Les dernières statistiques sur les conditions du marché du travail semblent confirmer que le pire est dernière nous. Plusieurs affirment qu’une reprise graduelle sera maintenue. Comme lors des reprises précédentes, la principale préoccupation est à savoir de quels secteurs proviendront les prochains emplois.
Selon le BLS, plus de 15 millions de nouveaux emplois seront créés au cours des huit prochaines années. Les grandes tendances de la dernière décennie devraient se poursuivre. Par exemple, les emplois dans le secteur manufacturier et agricole devraient se contracter.

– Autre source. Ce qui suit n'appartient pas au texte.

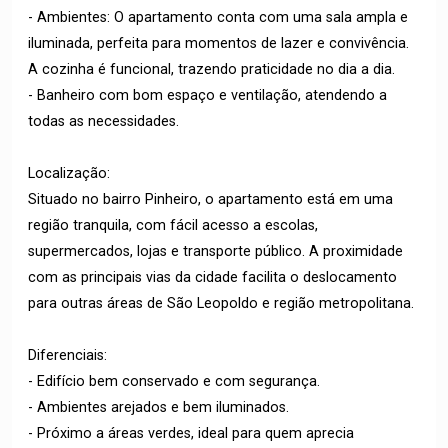
- Ambientes: O apartamento conta com uma sala ampla e
iluminada, perfeita para momentos de lazer e convivência.
A cozinha é funcional, trazendo praticidade no dia a dia.
- Banheiro com bom espaço e ventilação, atendendo a
todas as necessidades.
Localização:
Situado no bairro Pinheiro, o apartamento está em uma
região tranquila, com fácil acesso a escolas,
supermercados, lojas e transporte público. A proximidade
com as principais vias da cidade facilita o deslocamento
para outras áreas de São Leopoldo e região metropolitana.
Diferenciais:
- Edifício bem conservado e com segurança.
- Ambientes arejados e bem iluminados.
- Próximo a áreas verdes, ideal para quem aprecia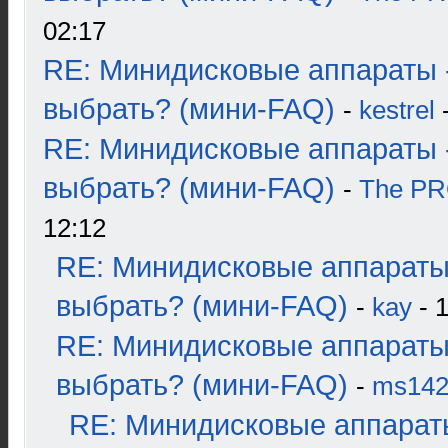
02:17
RE: Минидисковые аппараты 
выбрать? (мини-FAQ)
-
kestrel
-
RE: Минидисковые аппараты 
выбрать? (мини-FAQ)
-
The P
12:12
RE: Минидисковые аппараты
выбрать? (мини-FAQ)
-
kay
- 1
RE: Минидисковые аппараты
выбрать? (мини-FAQ)
-
ms14
RE: Минидисковые аппарат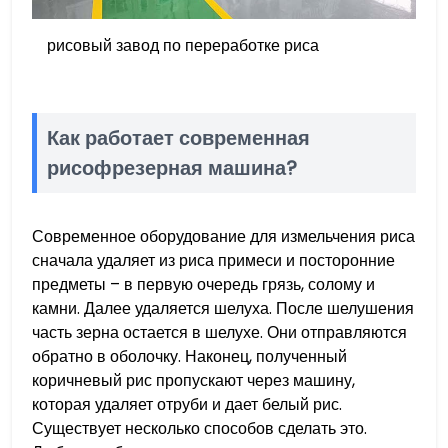
рисовый завод по переработке риса
Как работает современная
рисофрезерная машина?
Современное оборудование для измельчения риса
сначала удаляет из риса примеси и посторонние
предметы – в первую очередь грязь, солому и
камни. Далее удаляется шелуха. После шелушения
часть зерна остается в шелухе. Они отправляются
обратно в оболочку. Наконец, полученный
коричневый рис пропускают через машину,
которая удаляет отруби и дает белый рис.
Существует несколько способов сделать это.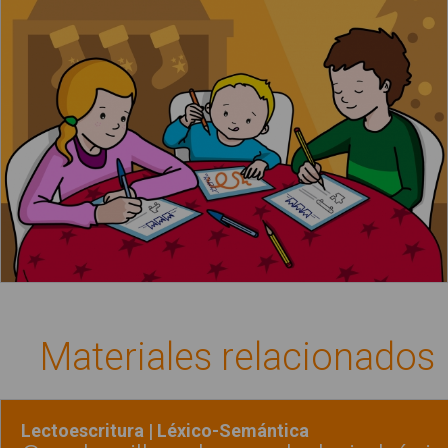
Los niños escriben la carta de los regalos
Materiales relacionados
Lectoescritura | Léxico-Semántica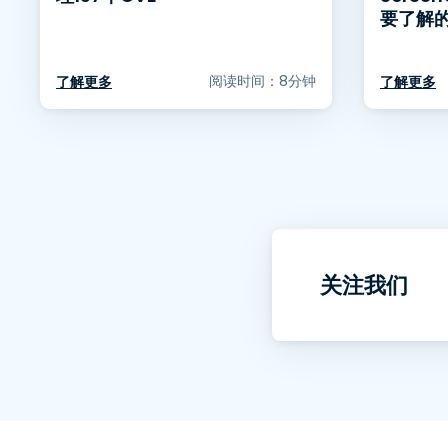
要了解
阅读时间：8分钟
了解更多
了解更多
关注我们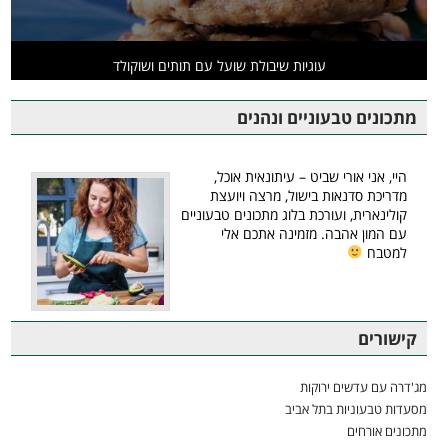
עוגיות שיבולת שועל עם תותים ושוקולד
מתכונים טבעוניים ונהנים
היי, אני אורי שביט – עיתונאית אוכל,
מדריכת סדנאות בישול, מרצה ויועצת
קולינארית, ועורכת בלוג מתכונים טבעוניים
עם המון אהבה. מזמינה אתכם אלי
למטבח
קישורים
מג'דרה עם עדשים ירוקות
מסעדות טבעוניות בתל אביב
מתכונים אורחים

De plus, une diminution dans le secteur des ventes au détail devrait se faire sentir, sans doute à cause du prolongement du cycle de désendettement des consommateurs. En revanche, des emplois dans le secteur de la technologie et de l’ingénierie devraient connaître des taux élevés de croissance. Ces emplois ont tendance à être hautement qualifiés et bien rémunérés.
Près d’un tiers des emplois devraient êtres créés à l’intérieur du secteur de l’éducation et des services de la santé. En fait, les emplois de services liés aux soins de la santé et les personnes âgées devraient monter en flèche.
Bref, une reprise progressive de l’emploi est en cours et les sources de créations ne devraient pas réellement changer par rapport à la dernière décennie selon BLS.